Mis en consultation le 29 mars, un projet de décret reporte de 6 mois l’entrée en vigueur des nouveaux programmes d’action français contre la pollution des eaux par les nitrates d’origine agricole au niveau régional. Signe que la France traîne toujours les pieds, alors que Bruxelles a déjà saisi la Cour de justice il y a plus d’un an.
Pour lutter contre la pollution aux nitrates, l’action reste le principal point faible du gouvernement français. Le nouveau dispositif réglementaire promis par Paris pour prendre le problème à bras le corps, sur le plan national et régional, est en effet reporté de 6 mois.
Un projet de décret, mis en consultation le 29 mars, prolonge en effet l’application des actuels plans d’action départementaux dans les zones vulnérables (voir JDLE) jusqu’au 1er janvier 2014 alors qu’ils devaient céder la place, le 1er juillet prochain, au nouveau programme national, complété des programmes régionaux.
«Cette prolongation est nécessaire compte tenu des délais nécessaires à l’élaboration des textes relatifs au programme d’action national et aux programmes d’action régionaux», justifie le ministère de l’écologie dans sa notice d’accompagnement.
«Nous attendions les résultats d’une étude technique sur le stockage, qui ont été rendus en juin dernier.
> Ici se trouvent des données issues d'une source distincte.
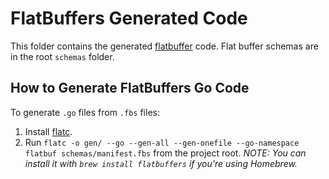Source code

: # FlatBuffers Generated Code

This folder contains the generated [flatbuffer](https://flatbuffers.dev/) code. Flat buffer schemas are in the root `schemas` folder.

## How to Generate FlatBuffers Go Code

To generate `.go` files from `.fbs` files:

1. Install [flatc](https://github.com/google/flatbuffers).
2. Run `flatc -o gen/ --go --gen-all --gen-onefile --go-namespace flatbuf schemas/manifest.fbs` from the project root.
_NOTE: You can install it with `brew install flatbuffers` if you're using Homebrew._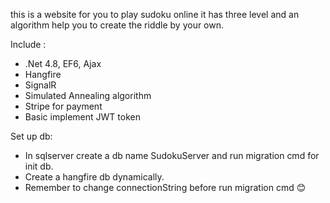this is a website for you to play sudoku online
it has three level and an algorithm help you to create the riddle by your own.

Include :
  - .Net 4.8, EF6, Ajax
  - Hangfire
  - SignalR
  - Simulated Annealing algorithm
  - Stripe for payment
  - Basic implement JWT token

Set up db:
  - In sqlserver create a db name SudokuServer and run migration cmd for init db.
  - Create a hangfire db dynamically.
  - Remember to change connectionString before run migration cmd 😊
Et les élections professionnelles dans les chambres d’agriculture, à l’automne dernier, n’étaient pas un moment propice pour sortir cette nouvelle réglementation», reconnaît Claire Grisez, sous-directrice de la protection et de la gestion des ressources en eau à la direction de l’eau et de la biodiversité.
Le ministère de l’écologie assure que l’arrêté précisant le programme d’actions national sortira bientôt. Soumis à l’avis de l’Autorité environnementale, qui dispose de 3 mois pour l’examiner, il précisera les conditions d’épandage dans les sols en pente, détrempés, inondés, gelés et enneigés, interdira les épandages à moins de 5 mètres des cours d’eau et précisera l’obligation de couvert pendant les intercultures longues ainsi que les conditions de stockage par type d’effluent et d’exploitation.
Ce texte est d’autant plus important qu’il sera opposable aux agriculteurs mais les programmes d’actions régionaux qui pourront le renforcer ne seront, eux, disponibles qu’à la fin 2013, contrairement aux promesses faites antérieurement par le ministère.
Leur élaboration reste pourtant urgente, puisqu’elle se trouve au cœur de la procédure contentieuse lancée par la Commission le 27 février 2012 (voir JDLE). «Au total, deux procédures sont engagées à l’encontre de la France pour non-respect de la directive du 12 décembre 1991 sur la protection des eaux contre la pollution par les nitrates de source agricole: en matière de désignation des zones vulnérables et de non-conformité des programmes d’action», résume Joe Hennon, porte-parole du commissaire européen en charge de l’environnement.
Selon lui, le délai moyen de traitement d’un contentieux par la Cour européenne étant d’un an et demi, le jugement devrait intervenir au plus tard en août 2013.
Paris se dirige donc inéluctablement vers une condamnation par la Cour de Luxembourg. Et si la décision de justice n’est pas exécutée, c’est une amende allant jusqu’à 20 millions d’euros qui sera alors prononcée. Une facture salée qui s’ajoutera aux dédommagements déjà imposés par les tribunaux français.
Dernier en date, la Cour administrative d’appel (CAA) de Nantes a condamné l’Etat français, le 22 mars 2013, à verser 12.430 € à la commune de Tréduder (Côtes d’Armor) pour le ramassage et le traitement des algues vertes sur ses plages. Cette décision, signalée par l’avocat spécialisé dans l’environnement Arnaud Gossement sur son blog, confirme les décisions passées.
Le 1er décembre 2009, la même juridiction avait condamné l’Etat à indemniser plusieurs associations de protection de l’environnement pour le préjudice moral subi par la prolifération des algues vertes.
Dans leur argumentaire, les juges de la CAA de Nantes citent la première condamnation de la France par la Cour de justice européenne, qui remonte à plus de 12 ans (le 8 mars 2001), pour non-respect de la directive Nitrates (taux supérieur à 50 milligrammes par litre).
Ils mentionnent aussi le rapport de la Cour des comptes du 7 février 2002, accusant les politiques publiques de ne pas avoir préservé les ressources en eau des pollutions diffuses agricoles au cours des années 1994-2000.
Ils concluent aux carences répétées de l’Etat, «constitutives d’une faute de nature à engager sa responsabilité», alors même que les programmes d’action lancés n’ont pas démontré leurs résultats et «ne seront pas en mesure d’améliorer la situation avant de nombreuses années».